Goals:
[A] In the operator overloading text, how should plain binary operators that support promotions for either operand be declared?
[B] Reproduce the operator overloading text word for word, starting at "How, then, are" and ending at "called free functions.".

How, then, are promotions of left-hand operands implemented in statements like "prefix " + s3? Since promotions can be applied to function arguments, we must make sure that both operands of binary operators are arguments. This implies that plain binary operators supporting promotions for either their left-hand side operand or right-hand side operand should be declared as free operators, also called free functions.

Functions like the plain binary operators conceptually belong to the class for which they implement these operators. Consequently they should be declared in the class's header file. We cover their implementations shortly, but here is our first revision of the declaration of the class Binary, declaring an overloaded + operator as a free function:

    class Binary
    {
        public:
            Binary();
            Binary(int value);
    };

    Binary operator+(Binary const &lhs, Binary const &rhs);

After defining binary operators as free functions, several promotions are available:

The next step consists of implementing the required overloaded binary compound assignment operators, having the form @=, where @ represents a binary operator. As these operators always have left-hand side operands which are object of their own classes, they are implemented as genuine member functions. Compound assignment operators usually return references to the objects for which the binary compound assignment operators were requested, as these objects might be modified in the same statement. E.g., (s2 += s3) + " postfix".

Records supplied:

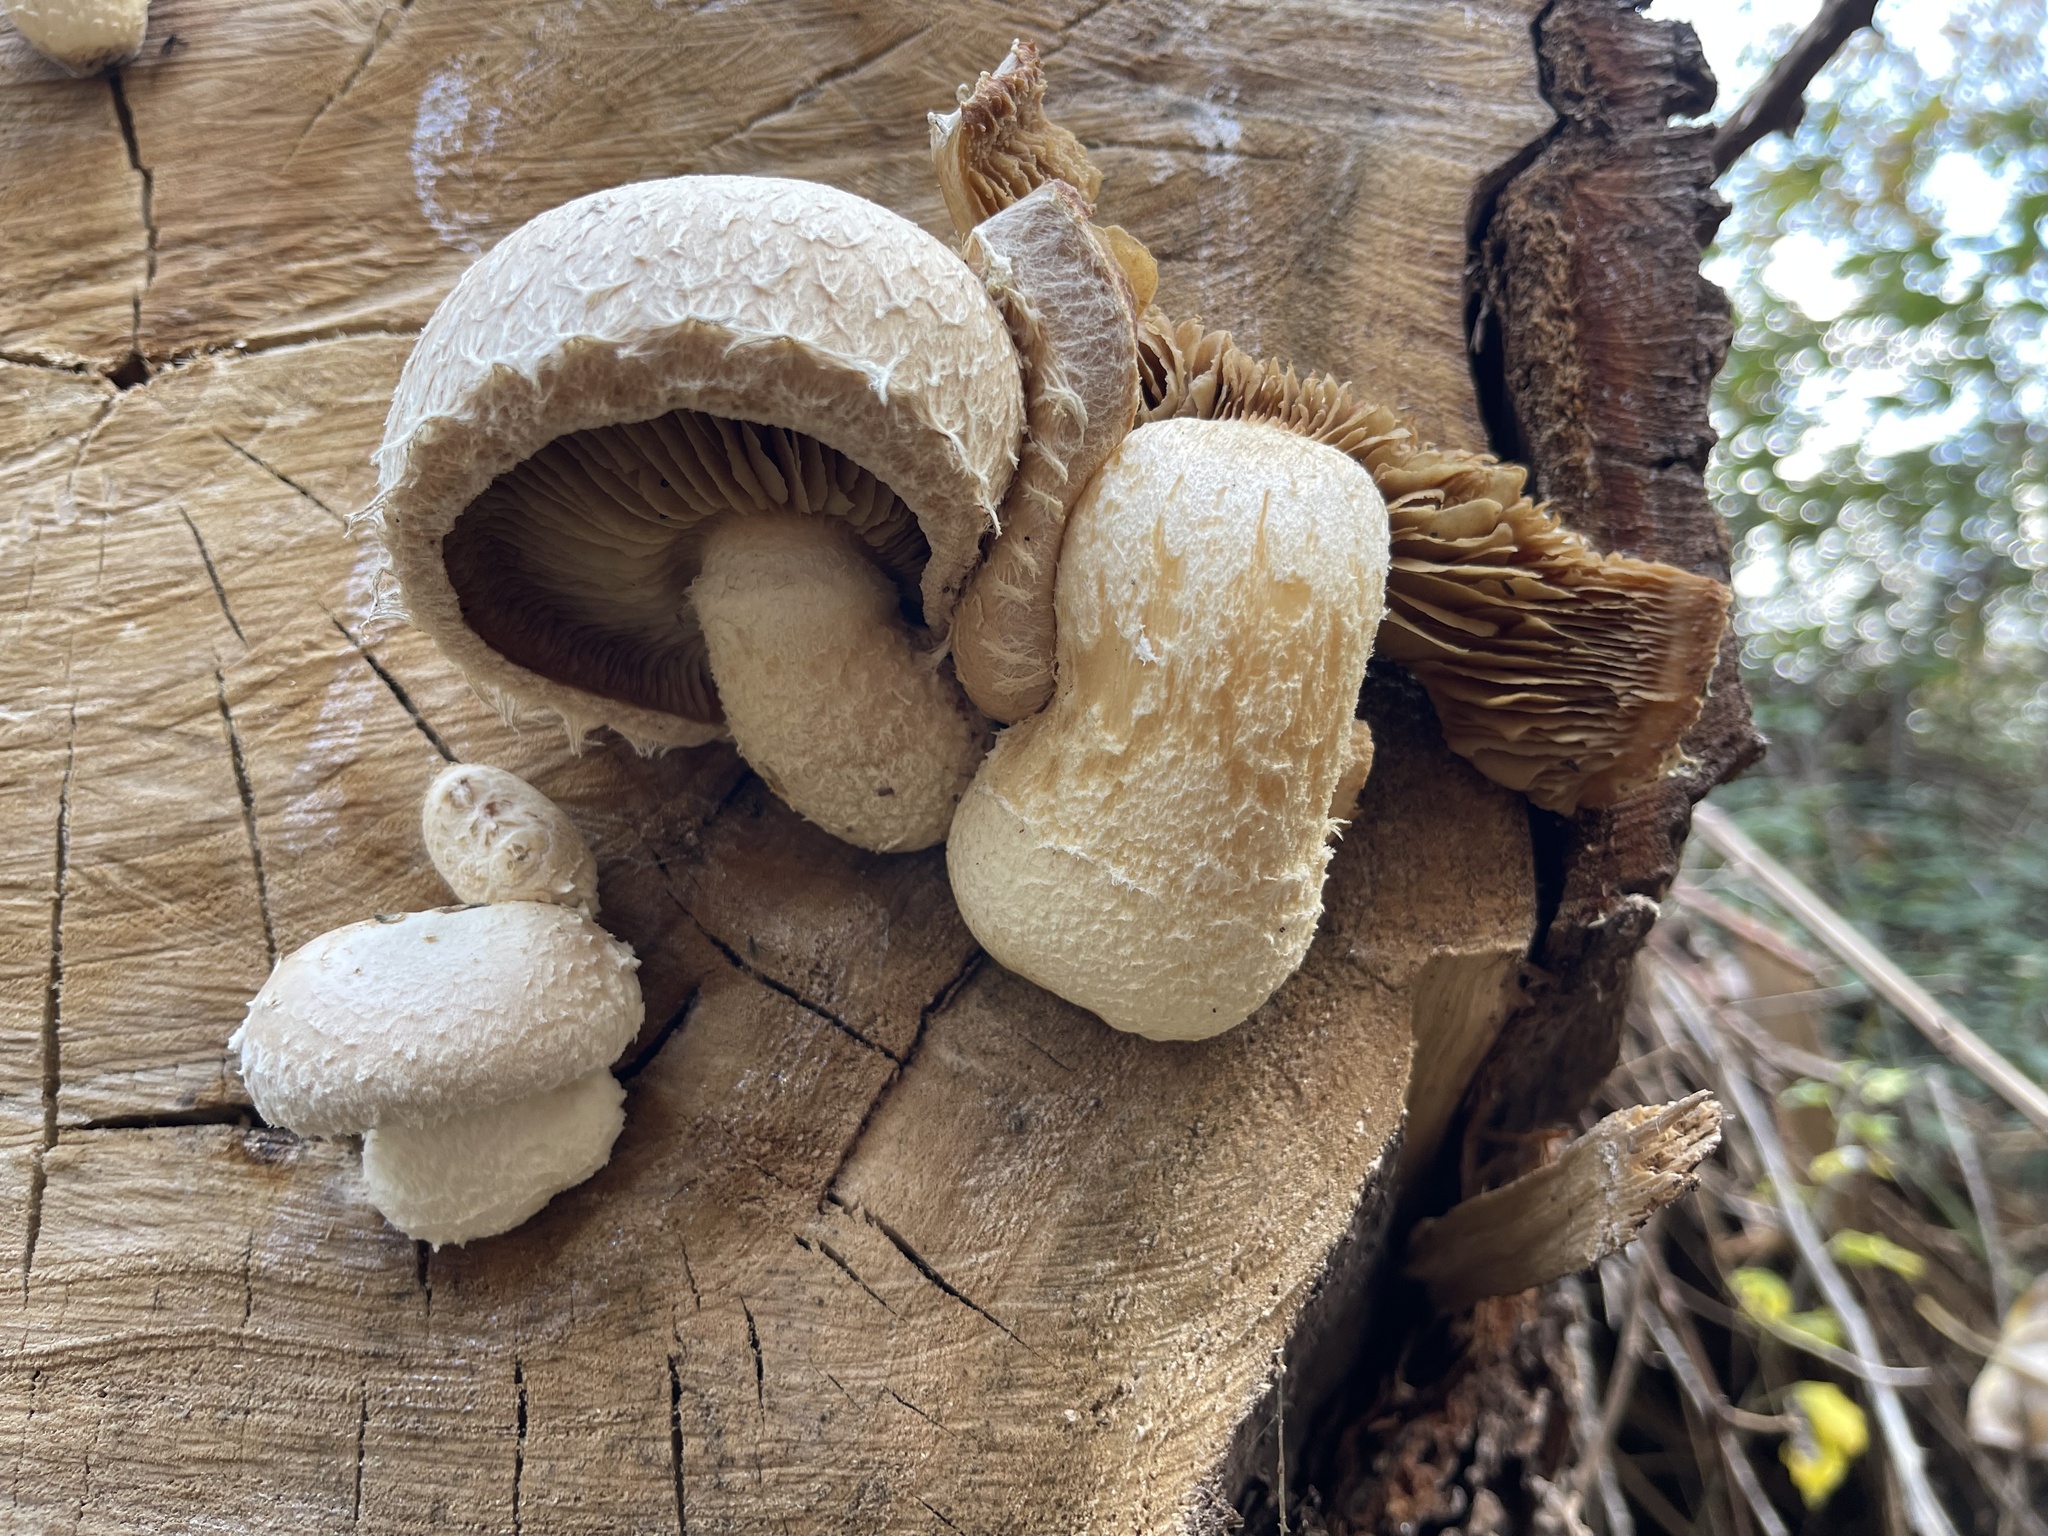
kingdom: Fungi
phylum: Basidiomycota
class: Agaricomycetes
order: Agaricales
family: Strophariaceae
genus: Pholiota
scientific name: Pholiota populnea
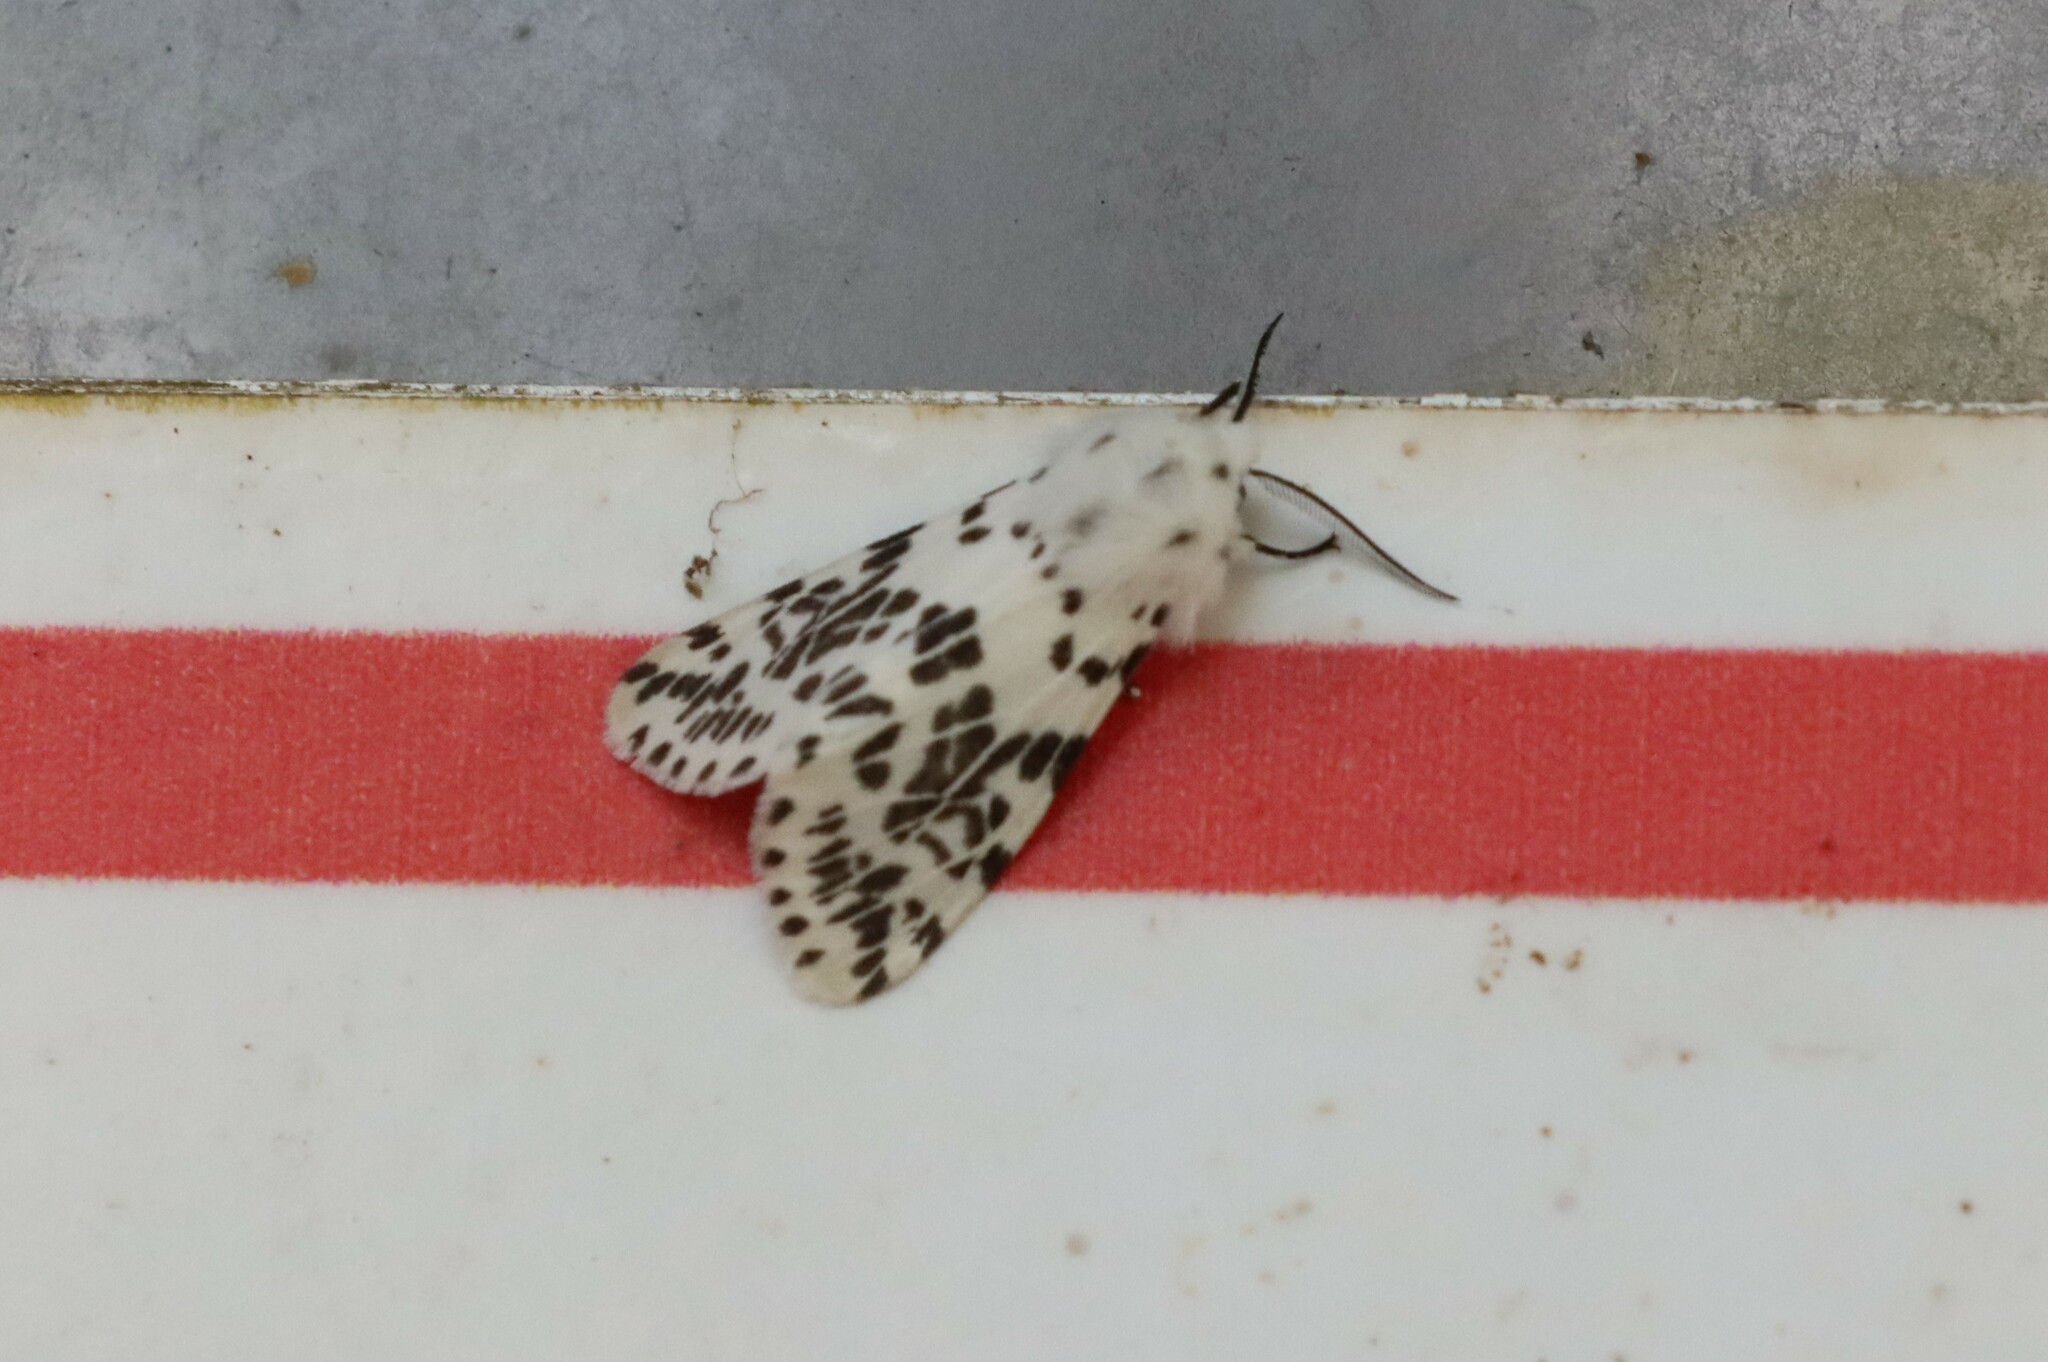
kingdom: Animalia
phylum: Arthropoda
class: Insecta
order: Lepidoptera
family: Erebidae
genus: Hyphantria
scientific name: Hyphantria cunea
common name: American white moth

Answers by task:
[A] As free operators, also called free functions.

[B]
How, then, are promotions of left-hand operands implemented in statements like "prefix " + s3? Since promotions can be applied to function arguments, we must make sure that both operands of binary operators are arguments. This implies that plain binary operators supporting promotions for either their left-hand side operand or right-hand side operand should be declared as free operators, also called free functions.